• _Document text_:
··········

If you’re unfamiliar with an “energy function,” I believe it comes from the idea in physics that systems tend to “prefer” low energy states. You can imagine the extra energy involved in exciting electrons to higher orbitals, and a model that minimizes the energy function by predicting the electron at its lowest available orbital. In operations research, it is usually called an objective function, or a cost function. In machine learning models, the objective function is some measure of the accuracy of predictions, balanced against a measure of “over-fitting,” and we see that the authors here use a similar pattern for their energy function. There will be some multiplier for the “conciseness” part or the “fidelity” part that the user of the model specifies for their desired tradeoff.

Introduction

They state the problem. Given a collection of data points in 3D space, and an initial mesh of triangles “near the data, find a mesh M of the
same topological type as M0 that fits the data well and has a small
number of vertices.” Fitting the data well means we need to measure the distance of each data point to the nearest triangle in our new mesh. I never studied much topology, outside of a few YouTube videos, but in this context I belive “the same topological type” just means the meshes have the same number of holes.

Their first example is figure 7(A,b,C), all the way at the end of the paper, and it illustrates the point well. The outer shell of the object is just a cylinder going through a cube. You could save tons of vertices by just putting a cube of 8 vertices there, but you’d be discarding important qualitative aspects of the object.

··········

• _Exercise_:
Condense the paragraph of the text above that begins "If you're unfamiliar" into a short bulleted list that keeps its main facts.

• _Material_:
··········

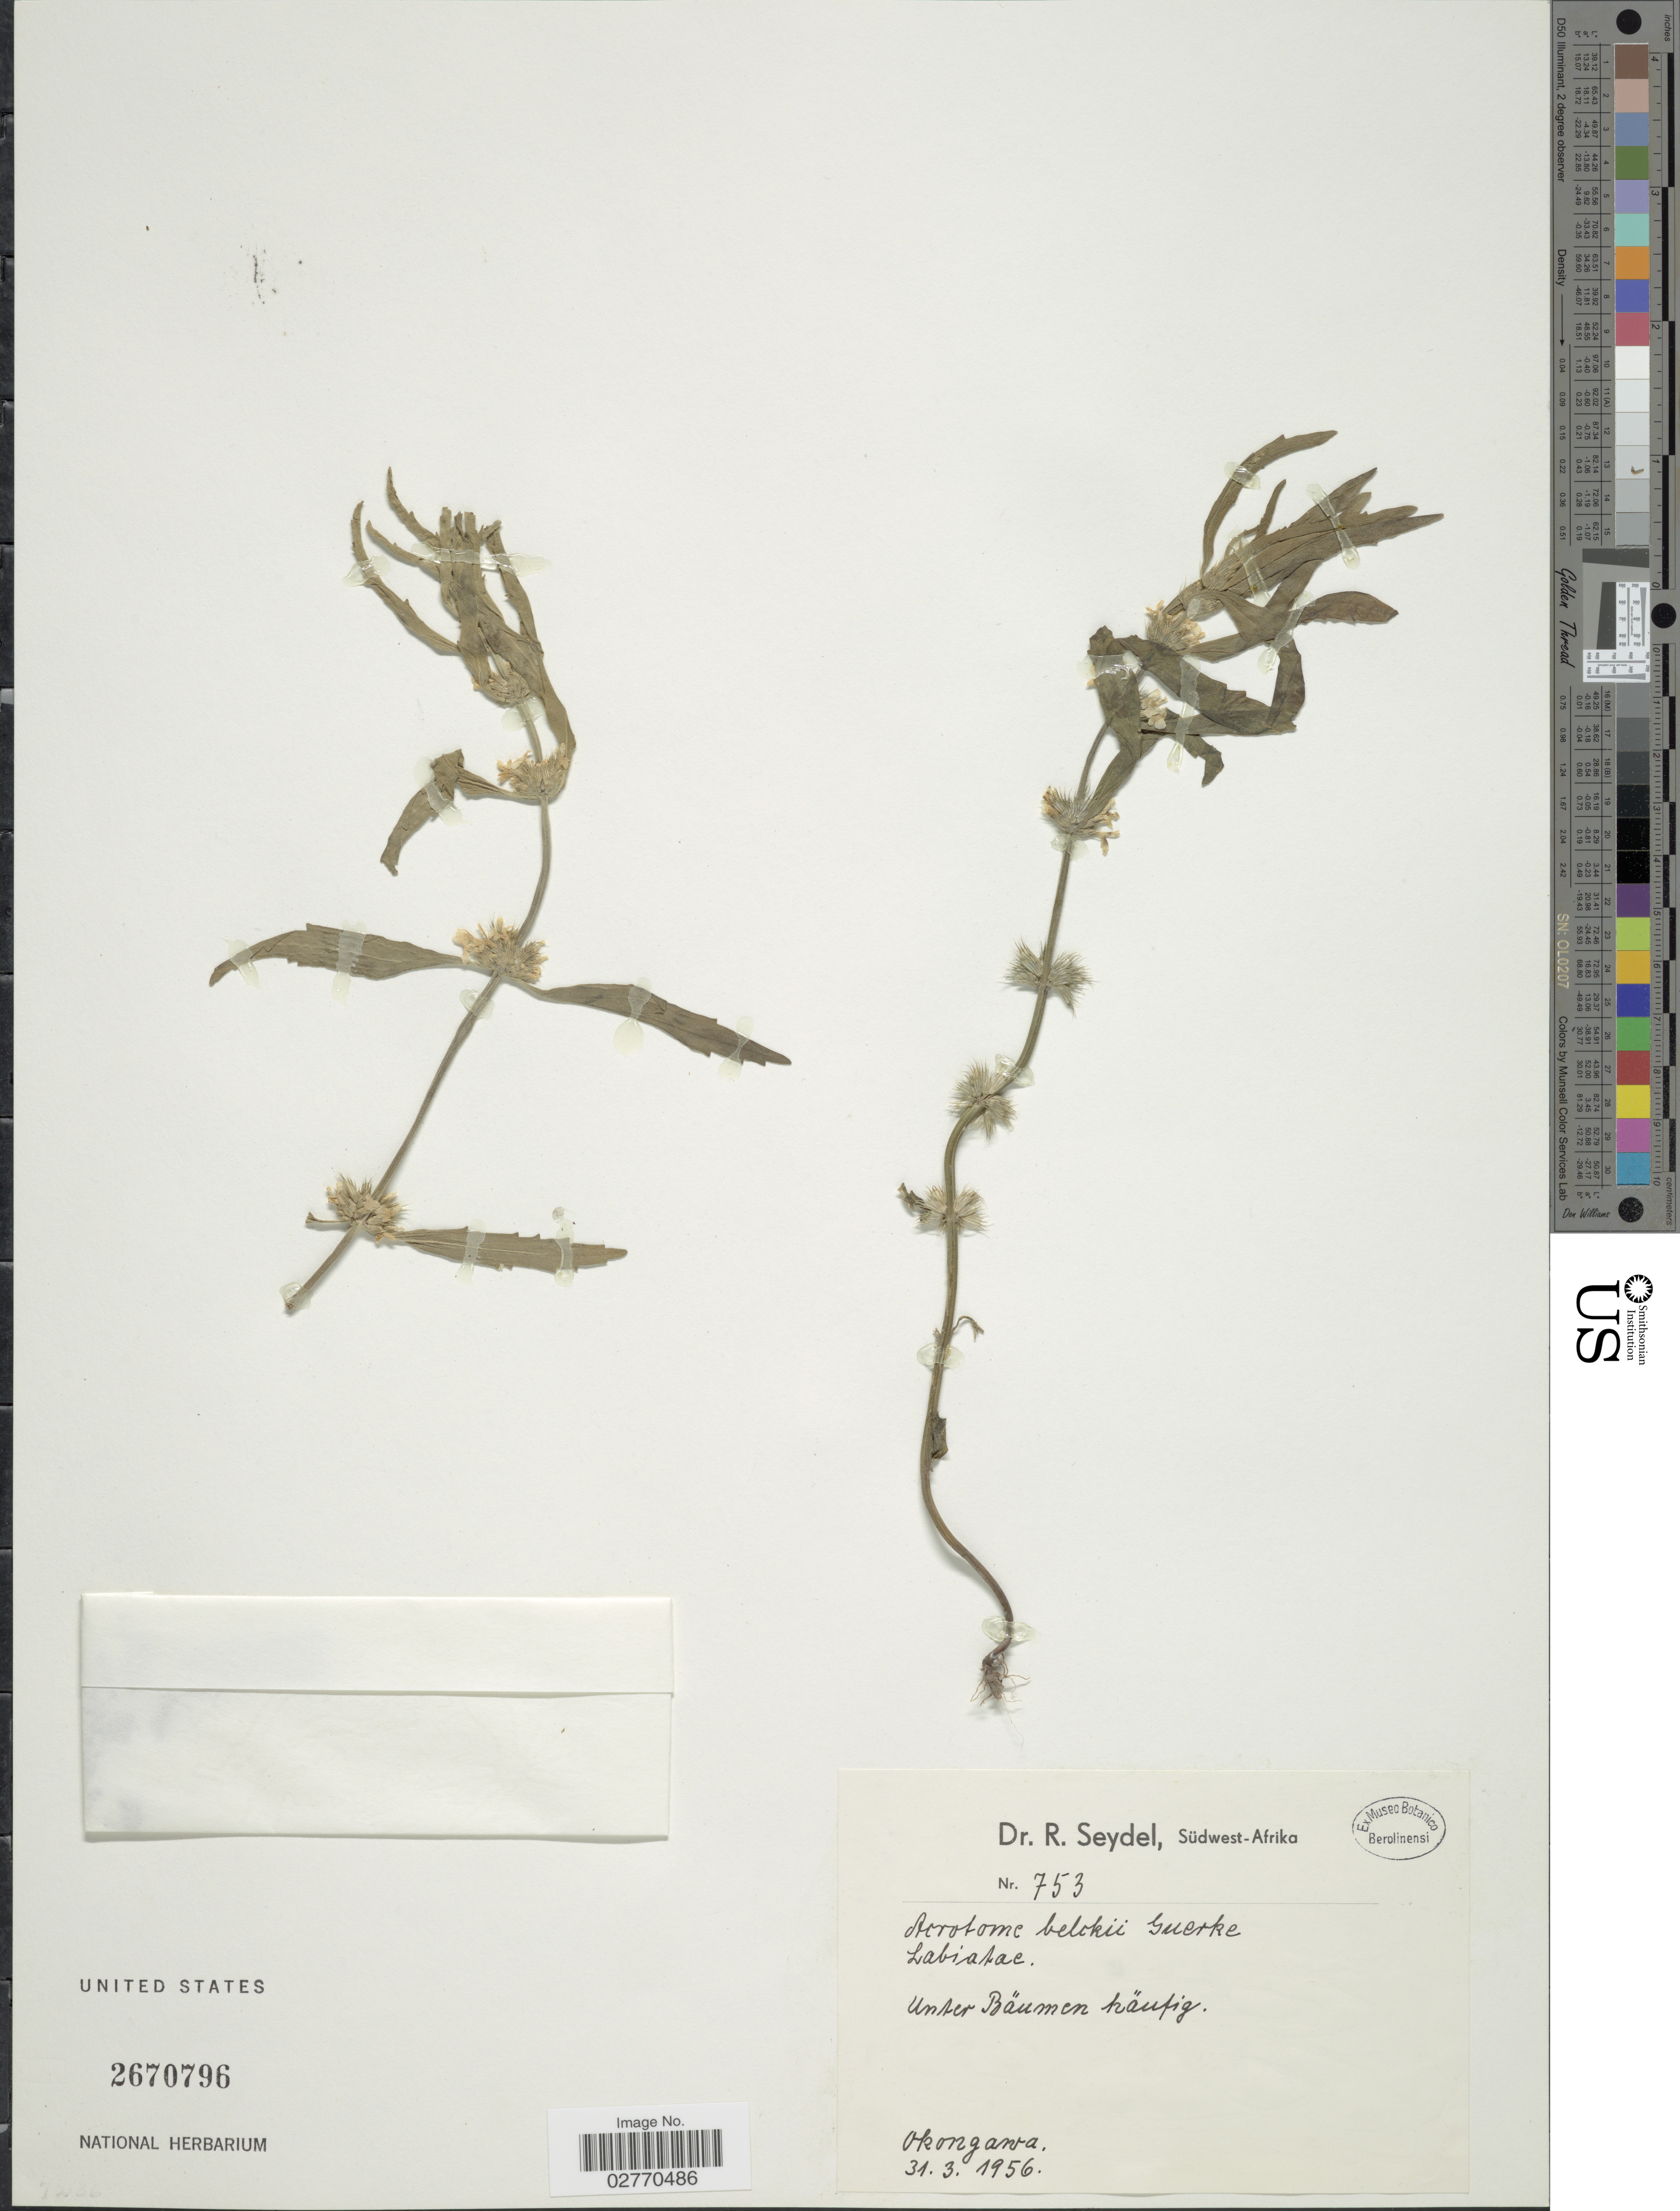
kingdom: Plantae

··········

• _Answer to this problem_:
- The term "energy function" probably comes from the physics idea that systems tend to "prefer" low-energy states. One example is a model that predicts an electron at its lowest available orbital.
- In operations research, it is usually called an objective function or a cost function.
- In machine learning, the objective function measures prediction accuracy, balanced against a measure of over-fitting. The authors use a similar pattern for their energy function.
- The user of the model chooses the desired tradeoff by setting a multiplier for the "conciseness" part or the "fidelity" part.